*What this task involves*: The whole listing below is to be repeated without alteration.

::::::::

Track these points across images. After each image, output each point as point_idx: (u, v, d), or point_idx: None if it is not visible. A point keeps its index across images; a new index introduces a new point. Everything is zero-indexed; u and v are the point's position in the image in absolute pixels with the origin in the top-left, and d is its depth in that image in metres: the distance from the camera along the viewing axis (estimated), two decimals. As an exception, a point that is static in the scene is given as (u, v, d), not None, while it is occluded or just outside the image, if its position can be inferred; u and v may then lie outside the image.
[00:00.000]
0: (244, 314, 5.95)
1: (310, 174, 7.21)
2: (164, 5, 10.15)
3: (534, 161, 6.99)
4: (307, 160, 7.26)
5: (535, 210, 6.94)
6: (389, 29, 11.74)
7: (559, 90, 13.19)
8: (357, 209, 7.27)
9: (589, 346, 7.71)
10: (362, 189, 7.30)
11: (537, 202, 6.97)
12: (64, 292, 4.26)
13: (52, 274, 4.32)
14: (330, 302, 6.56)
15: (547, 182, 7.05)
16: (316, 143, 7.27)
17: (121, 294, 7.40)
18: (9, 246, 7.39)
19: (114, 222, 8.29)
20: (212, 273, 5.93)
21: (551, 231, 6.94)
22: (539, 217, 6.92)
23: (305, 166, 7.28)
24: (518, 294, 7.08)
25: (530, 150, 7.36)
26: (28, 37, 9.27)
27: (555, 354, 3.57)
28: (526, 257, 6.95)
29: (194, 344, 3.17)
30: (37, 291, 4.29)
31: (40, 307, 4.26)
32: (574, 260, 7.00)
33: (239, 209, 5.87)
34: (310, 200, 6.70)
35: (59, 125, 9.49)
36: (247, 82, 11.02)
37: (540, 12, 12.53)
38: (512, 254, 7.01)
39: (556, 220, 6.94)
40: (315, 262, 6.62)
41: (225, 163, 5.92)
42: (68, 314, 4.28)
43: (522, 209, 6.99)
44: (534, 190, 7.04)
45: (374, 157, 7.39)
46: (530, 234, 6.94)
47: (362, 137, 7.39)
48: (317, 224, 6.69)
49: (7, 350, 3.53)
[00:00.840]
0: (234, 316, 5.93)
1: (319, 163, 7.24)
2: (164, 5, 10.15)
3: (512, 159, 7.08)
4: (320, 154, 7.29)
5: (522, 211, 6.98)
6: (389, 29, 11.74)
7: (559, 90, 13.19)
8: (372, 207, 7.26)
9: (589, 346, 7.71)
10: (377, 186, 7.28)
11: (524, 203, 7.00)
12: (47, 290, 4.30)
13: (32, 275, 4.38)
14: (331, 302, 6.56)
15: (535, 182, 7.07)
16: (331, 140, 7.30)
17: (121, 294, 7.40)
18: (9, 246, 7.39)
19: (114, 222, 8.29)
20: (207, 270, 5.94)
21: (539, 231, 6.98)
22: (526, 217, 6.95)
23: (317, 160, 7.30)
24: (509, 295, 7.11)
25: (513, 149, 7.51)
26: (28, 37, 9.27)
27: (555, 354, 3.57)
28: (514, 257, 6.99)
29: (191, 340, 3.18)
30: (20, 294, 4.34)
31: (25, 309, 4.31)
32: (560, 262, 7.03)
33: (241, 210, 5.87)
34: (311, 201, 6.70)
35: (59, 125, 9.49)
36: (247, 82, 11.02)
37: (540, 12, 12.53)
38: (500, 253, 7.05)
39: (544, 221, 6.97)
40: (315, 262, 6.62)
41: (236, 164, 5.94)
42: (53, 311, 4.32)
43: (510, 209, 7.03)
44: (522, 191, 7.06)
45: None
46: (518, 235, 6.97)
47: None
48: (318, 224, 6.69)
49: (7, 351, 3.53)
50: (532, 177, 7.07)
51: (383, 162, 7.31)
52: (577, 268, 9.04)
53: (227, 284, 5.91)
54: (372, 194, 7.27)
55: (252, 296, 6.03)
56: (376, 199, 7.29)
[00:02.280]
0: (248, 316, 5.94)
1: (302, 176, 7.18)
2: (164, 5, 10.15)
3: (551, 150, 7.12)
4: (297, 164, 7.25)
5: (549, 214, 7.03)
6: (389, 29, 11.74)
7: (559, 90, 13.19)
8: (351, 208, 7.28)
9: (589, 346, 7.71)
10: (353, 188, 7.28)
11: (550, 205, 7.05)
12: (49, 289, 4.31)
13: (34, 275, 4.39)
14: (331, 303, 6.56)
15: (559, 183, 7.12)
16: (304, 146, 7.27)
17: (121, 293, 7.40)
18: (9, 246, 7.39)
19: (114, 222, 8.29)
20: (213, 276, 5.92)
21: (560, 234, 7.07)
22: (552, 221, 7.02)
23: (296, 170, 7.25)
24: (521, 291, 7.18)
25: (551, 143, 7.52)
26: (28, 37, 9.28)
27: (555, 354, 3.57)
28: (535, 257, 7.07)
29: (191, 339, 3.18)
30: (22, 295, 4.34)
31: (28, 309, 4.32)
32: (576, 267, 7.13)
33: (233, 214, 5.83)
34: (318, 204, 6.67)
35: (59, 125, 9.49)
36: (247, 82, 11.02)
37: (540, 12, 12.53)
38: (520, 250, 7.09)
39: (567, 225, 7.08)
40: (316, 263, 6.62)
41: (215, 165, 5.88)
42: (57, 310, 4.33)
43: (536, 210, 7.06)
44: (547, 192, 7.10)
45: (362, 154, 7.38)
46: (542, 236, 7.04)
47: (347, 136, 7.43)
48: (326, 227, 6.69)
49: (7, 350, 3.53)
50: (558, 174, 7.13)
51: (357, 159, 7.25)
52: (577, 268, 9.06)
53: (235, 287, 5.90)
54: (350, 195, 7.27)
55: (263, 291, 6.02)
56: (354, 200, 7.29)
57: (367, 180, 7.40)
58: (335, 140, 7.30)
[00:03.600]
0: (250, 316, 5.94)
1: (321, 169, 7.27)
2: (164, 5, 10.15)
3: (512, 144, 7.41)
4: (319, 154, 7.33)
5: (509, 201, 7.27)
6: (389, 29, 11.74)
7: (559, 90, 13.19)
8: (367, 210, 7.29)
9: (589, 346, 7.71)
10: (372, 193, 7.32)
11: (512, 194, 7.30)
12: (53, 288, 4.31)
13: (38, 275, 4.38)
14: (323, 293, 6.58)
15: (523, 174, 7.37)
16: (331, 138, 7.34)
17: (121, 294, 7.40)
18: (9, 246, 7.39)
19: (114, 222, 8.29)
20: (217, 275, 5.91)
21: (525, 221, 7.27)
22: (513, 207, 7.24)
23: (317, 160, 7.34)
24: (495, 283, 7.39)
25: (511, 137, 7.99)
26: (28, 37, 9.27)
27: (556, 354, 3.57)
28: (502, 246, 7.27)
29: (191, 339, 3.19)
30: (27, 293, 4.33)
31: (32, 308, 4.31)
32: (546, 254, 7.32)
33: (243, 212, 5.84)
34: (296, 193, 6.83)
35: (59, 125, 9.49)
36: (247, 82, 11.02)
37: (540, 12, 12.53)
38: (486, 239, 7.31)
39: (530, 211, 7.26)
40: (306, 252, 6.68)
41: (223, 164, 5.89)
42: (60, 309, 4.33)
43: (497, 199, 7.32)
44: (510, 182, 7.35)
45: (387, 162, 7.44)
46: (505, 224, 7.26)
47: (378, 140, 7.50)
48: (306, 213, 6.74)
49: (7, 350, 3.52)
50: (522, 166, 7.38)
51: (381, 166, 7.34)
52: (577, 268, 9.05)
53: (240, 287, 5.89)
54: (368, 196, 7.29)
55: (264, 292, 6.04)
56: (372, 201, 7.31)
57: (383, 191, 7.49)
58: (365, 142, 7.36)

::::::::

*Answer to this problem*:
Track these points across images. After each image, output each point as point_idx: (u, v, d), or point_idx: None if it is not visible. A point keeps its index across images; a new index introduces a new point. Everything is zero-indexed; u and v are the point's position in the image in absolute pixels with the origin in the top-left, and d is its depth in that image in metres: the distance from the camera along the viewing axis (estimated), two decimals. As an exception, a point that is static in the scene is given as (u, v, d), not None, while it is occluded or just outside the image, if its position can be inferred; u and v may then lie outside the image.
[00:00.000]
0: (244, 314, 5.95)
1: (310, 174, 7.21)
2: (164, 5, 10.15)
3: (534, 161, 6.99)
4: (307, 160, 7.26)
5: (535, 210, 6.94)
6: (389, 29, 11.74)
7: (559, 90, 13.19)
8: (357, 209, 7.27)
9: (589, 346, 7.71)
10: (362, 189, 7.30)
11: (537, 202, 6.97)
12: (64, 292, 4.26)
13: (52, 274, 4.32)
14: (330, 302, 6.56)
15: (547, 182, 7.05)
16: (316, 143, 7.27)
17: (121, 294, 7.40)
18: (9, 246, 7.39)
19: (114, 222, 8.29)
20: (212, 273, 5.93)
21: (551, 231, 6.94)
22: (539, 217, 6.92)
23: (305, 166, 7.28)
24: (518, 294, 7.08)
25: (530, 150, 7.36)
26: (28, 37, 9.27)
27: (555, 354, 3.57)
28: (526, 257, 6.95)
29: (194, 344, 3.17)
30: (37, 291, 4.29)
31: (40, 307, 4.26)
32: (574, 260, 7.00)
33: (239, 209, 5.87)
34: (310, 200, 6.70)
35: (59, 125, 9.49)
36: (247, 82, 11.02)
37: (540, 12, 12.53)
38: (512, 254, 7.01)
39: (556, 220, 6.94)
40: (315, 262, 6.62)
41: (225, 163, 5.92)
42: (68, 314, 4.28)
43: (522, 209, 6.99)
44: (534, 190, 7.04)
45: (374, 157, 7.39)
46: (530, 234, 6.94)
47: (362, 137, 7.39)
48: (317, 224, 6.69)
49: (7, 350, 3.53)
[00:00.840]
0: (234, 316, 5.93)
1: (319, 163, 7.24)
2: (164, 5, 10.15)
3: (512, 159, 7.08)
4: (320, 154, 7.29)
5: (522, 211, 6.98)
6: (389, 29, 11.74)
7: (559, 90, 13.19)
8: (372, 207, 7.26)
9: (589, 346, 7.71)
10: (377, 186, 7.28)
11: (524, 203, 7.00)
12: (47, 290, 4.30)
13: (32, 275, 4.38)
14: (331, 302, 6.56)
15: (535, 182, 7.07)
16: (331, 140, 7.30)
17: (121, 294, 7.40)
18: (9, 246, 7.39)
19: (114, 222, 8.29)
20: (207, 270, 5.94)
21: (539, 231, 6.98)
22: (526, 217, 6.95)
23: (317, 160, 7.30)
24: (509, 295, 7.11)
25: (513, 149, 7.51)
26: (28, 37, 9.27)
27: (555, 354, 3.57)
28: (514, 257, 6.99)
29: (191, 340, 3.18)
30: (20, 294, 4.34)
31: (25, 309, 4.31)
32: (560, 262, 7.03)
33: (241, 210, 5.87)
34: (311, 201, 6.70)
35: (59, 125, 9.49)
36: (247, 82, 11.02)
37: (540, 12, 12.53)
38: (500, 253, 7.05)
39: (544, 221, 6.97)
40: (315, 262, 6.62)
41: (236, 164, 5.94)
42: (53, 311, 4.32)
43: (510, 209, 7.03)
44: (522, 191, 7.06)
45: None
46: (518, 235, 6.97)
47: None
48: (318, 224, 6.69)
49: (7, 351, 3.53)
50: (532, 177, 7.07)
51: (383, 162, 7.31)
52: (577, 268, 9.04)
53: (227, 284, 5.91)
54: (372, 194, 7.27)
55: (252, 296, 6.03)
56: (376, 199, 7.29)
[00:02.280]
0: (248, 316, 5.94)
1: (302, 176, 7.18)
2: (164, 5, 10.15)
3: (551, 150, 7.12)
4: (297, 164, 7.25)
5: (549, 214, 7.03)
6: (389, 29, 11.74)
7: (559, 90, 13.19)
8: (351, 208, 7.28)
9: (589, 346, 7.71)
10: (353, 188, 7.28)
11: (550, 205, 7.05)
12: (49, 289, 4.31)
13: (34, 275, 4.39)
14: (331, 303, 6.56)
15: (559, 183, 7.12)
16: (304, 146, 7.27)
17: (121, 293, 7.40)
18: (9, 246, 7.39)
19: (114, 222, 8.29)
20: (213, 276, 5.92)
21: (560, 234, 7.07)
22: (552, 221, 7.02)
23: (296, 170, 7.25)
24: (521, 291, 7.18)
25: (551, 143, 7.52)
26: (28, 37, 9.28)
27: (555, 354, 3.57)
28: (535, 257, 7.07)
29: (191, 339, 3.18)
30: (22, 295, 4.34)
31: (28, 309, 4.32)
32: (576, 267, 7.13)
33: (233, 214, 5.83)
34: (318, 204, 6.67)
35: (59, 125, 9.49)
36: (247, 82, 11.02)
37: (540, 12, 12.53)
38: (520, 250, 7.09)
39: (567, 225, 7.08)
40: (316, 263, 6.62)
41: (215, 165, 5.88)
42: (57, 310, 4.33)
43: (536, 210, 7.06)
44: (547, 192, 7.10)
45: (362, 154, 7.38)
46: (542, 236, 7.04)
47: (347, 136, 7.43)
48: (326, 227, 6.69)
49: (7, 350, 3.53)
50: (558, 174, 7.13)
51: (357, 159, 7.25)
52: (577, 268, 9.06)
53: (235, 287, 5.90)
54: (350, 195, 7.27)
55: (263, 291, 6.02)
56: (354, 200, 7.29)
57: (367, 180, 7.40)
58: (335, 140, 7.30)
[00:03.600]
0: (250, 316, 5.94)
1: (321, 169, 7.27)
2: (164, 5, 10.15)
3: (512, 144, 7.41)
4: (319, 154, 7.33)
5: (509, 201, 7.27)
6: (389, 29, 11.74)
7: (559, 90, 13.19)
8: (367, 210, 7.29)
9: (589, 346, 7.71)
10: (372, 193, 7.32)
11: (512, 194, 7.30)
12: (53, 288, 4.31)
13: (38, 275, 4.38)
14: (323, 293, 6.58)
15: (523, 174, 7.37)
16: (331, 138, 7.34)
17: (121, 294, 7.40)
18: (9, 246, 7.39)
19: (114, 222, 8.29)
20: (217, 275, 5.91)
21: (525, 221, 7.27)
22: (513, 207, 7.24)
23: (317, 160, 7.34)
24: (495, 283, 7.39)
25: (511, 137, 7.99)
26: (28, 37, 9.27)
27: (556, 354, 3.57)
28: (502, 246, 7.27)
29: (191, 339, 3.19)
30: (27, 293, 4.33)
31: (32, 308, 4.31)
32: (546, 254, 7.32)
33: (243, 212, 5.84)
34: (296, 193, 6.83)
35: (59, 125, 9.49)
36: (247, 82, 11.02)
37: (540, 12, 12.53)
38: (486, 239, 7.31)
39: (530, 211, 7.26)
40: (306, 252, 6.68)
41: (223, 164, 5.89)
42: (60, 309, 4.33)
43: (497, 199, 7.32)
44: (510, 182, 7.35)
45: (387, 162, 7.44)
46: (505, 224, 7.26)
47: (378, 140, 7.50)
48: (306, 213, 6.74)
49: (7, 350, 3.52)
50: (522, 166, 7.38)
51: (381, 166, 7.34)
52: (577, 268, 9.05)
53: (240, 287, 5.89)
54: (368, 196, 7.29)
55: (264, 292, 6.04)
56: (372, 201, 7.31)
57: (383, 191, 7.49)
58: (365, 142, 7.36)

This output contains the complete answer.